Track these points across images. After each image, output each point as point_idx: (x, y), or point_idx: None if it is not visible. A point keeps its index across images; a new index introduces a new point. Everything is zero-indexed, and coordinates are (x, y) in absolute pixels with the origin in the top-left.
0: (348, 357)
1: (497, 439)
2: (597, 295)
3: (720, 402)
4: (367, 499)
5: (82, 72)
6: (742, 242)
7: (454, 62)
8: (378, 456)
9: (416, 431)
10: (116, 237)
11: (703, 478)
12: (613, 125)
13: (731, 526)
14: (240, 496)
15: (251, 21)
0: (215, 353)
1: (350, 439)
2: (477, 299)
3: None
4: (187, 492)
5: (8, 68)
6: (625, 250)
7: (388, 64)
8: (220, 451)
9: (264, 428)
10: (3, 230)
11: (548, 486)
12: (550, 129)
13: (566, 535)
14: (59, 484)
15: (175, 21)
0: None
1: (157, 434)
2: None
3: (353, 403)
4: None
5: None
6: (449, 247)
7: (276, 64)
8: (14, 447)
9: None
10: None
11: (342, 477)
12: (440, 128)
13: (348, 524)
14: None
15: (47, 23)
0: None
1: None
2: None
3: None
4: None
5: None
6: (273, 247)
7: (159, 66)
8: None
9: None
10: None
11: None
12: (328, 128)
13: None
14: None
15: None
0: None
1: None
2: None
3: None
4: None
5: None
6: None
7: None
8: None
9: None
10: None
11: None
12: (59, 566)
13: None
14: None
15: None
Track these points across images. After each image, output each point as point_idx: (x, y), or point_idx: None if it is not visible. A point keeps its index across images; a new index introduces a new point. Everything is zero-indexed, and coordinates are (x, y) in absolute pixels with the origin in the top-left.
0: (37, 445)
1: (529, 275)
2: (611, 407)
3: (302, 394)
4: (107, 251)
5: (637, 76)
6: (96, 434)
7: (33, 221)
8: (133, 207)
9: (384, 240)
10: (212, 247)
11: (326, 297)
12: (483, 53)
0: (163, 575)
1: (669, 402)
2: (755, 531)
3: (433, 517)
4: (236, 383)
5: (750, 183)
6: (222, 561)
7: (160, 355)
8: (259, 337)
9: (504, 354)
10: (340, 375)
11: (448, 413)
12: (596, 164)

### [What needs to be done]
Rewrite the entire listing above, swapping every occurrence of "point_idx" for "point_id" and leaving all other text unchanged.

### [Exercise output]
Track these points across images. After each image, output each point as point_id: (x, y), or point_id: None if it is not visible. A point keeps its index across images; a new index introduces a new point. Everything is zero-indexed, and coordinates are (x, y) in absolute pixels with the origin in the top-left.
0: (348, 357)
1: (497, 439)
2: (597, 295)
3: (720, 402)
4: (367, 499)
5: (82, 72)
6: (742, 242)
7: (454, 62)
8: (378, 456)
9: (416, 431)
10: (116, 237)
11: (703, 478)
12: (613, 125)
13: (731, 526)
14: (240, 496)
15: (251, 21)
0: (215, 353)
1: (350, 439)
2: (477, 299)
3: None
4: (187, 492)
5: (8, 68)
6: (625, 250)
7: (388, 64)
8: (220, 451)
9: (264, 428)
10: (3, 230)
11: (548, 486)
12: (550, 129)
13: (566, 535)
14: (59, 484)
15: (175, 21)
0: None
1: (157, 434)
2: None
3: (353, 403)
4: None
5: None
6: (449, 247)
7: (276, 64)
8: (14, 447)
9: None
10: None
11: (342, 477)
12: (440, 128)
13: (348, 524)
14: None
15: (47, 23)
0: None
1: None
2: None
3: None
4: None
5: None
6: (273, 247)
7: (159, 66)
8: None
9: None
10: None
11: None
12: (328, 128)
13: None
14: None
15: None
0: None
1: None
2: None
3: None
4: None
5: None
6: None
7: None
8: None
9: None
10: None
11: None
12: (59, 566)
13: None
14: None
15: None
Track these points across images. After each image, output each point as point_id: (x, y), or point_id: None if it is not visible. A point keeps its index across images; a new index introduces a new point. Everything is zero-indexed, and coordinates are (x, y) in absolute pixels with the origin in the top-left.
0: (37, 445)
1: (529, 275)
2: (611, 407)
3: (302, 394)
4: (107, 251)
5: (637, 76)
6: (96, 434)
7: (33, 221)
8: (133, 207)
9: (384, 240)
10: (212, 247)
11: (326, 297)
12: (483, 53)
0: (163, 575)
1: (669, 402)
2: (755, 531)
3: (433, 517)
4: (236, 383)
5: (750, 183)
6: (222, 561)
7: (160, 355)
8: (259, 337)
9: (504, 354)
10: (340, 375)
11: (448, 413)
12: (596, 164)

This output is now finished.